Really, there are a lot of things you might want from a queueing system that Redis doesn't easily give you. What do you do when a worker crashes, or takes too long? What do you do to a queue item which reliably crashes a worker, or causes it to hang? Can you push back when queue lengths get too high at some part of a multi-stage pipeline? And then there's all the front-end goodness for debugging: you could easily want things like graphs for flow and queue lengths. And how about master-slave replication, failover, sharding, and so on?
We're using Redis for our big document processing-and-indexing pipeline at Cue, and it's great software, but it's not a ready-made queueing system. All of the features I mentioned above are things that we've had to build ourselves. Redis is more like a general-purpose building block for all kinds of data systems.
> Really, there are a lot of things you might want from a queueing system that Redis doesn't easily give you. What do you do when a worker crashes, or takes too long?

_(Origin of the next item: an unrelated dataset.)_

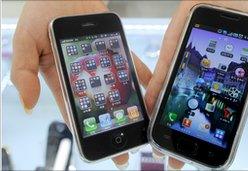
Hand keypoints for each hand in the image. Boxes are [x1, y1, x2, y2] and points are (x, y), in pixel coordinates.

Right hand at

What do you do to a queue item which reliably crashes a worker, or causes it to hang?
Our queue items are plain id values, which trigger a set of actions from the database to the internet. If there's a database failure or the process itself crashes it is very nice to know our reserved work items will not be gone but released back to other workers to process.
> And then there's all the front-end goodness for debugging: you could easily want things like graphs for flow and queue lengths.
I have lots of graphs from the system in Graphite. Works perfectly.
> And how about master-slave replication, failover, sharding, and so on?
Sharding is easy to do, just specify an array of servers in the clients and the clients will shard.
Replication is a bit different problem. The server will write a binlog file to the disk, which is then backed up. We have beanstalkd servers waiting in another machine pointing to the same binlogs. On an error situation we just switch them on and set our routes differently.
Yeah, the biggest problem with Beanstalkd is the missing replication, but we can live without it.
> We're using Redis for our big document processing-and-indexing pipeline at Cue, and it's great software, but it's not a ready-made queueing system.
We're not doing so heavy processing, but we're relying on many third party services, which can fail randomly. The retrying system is a must and of course we cannot miss our work items so often, so the deadlines help.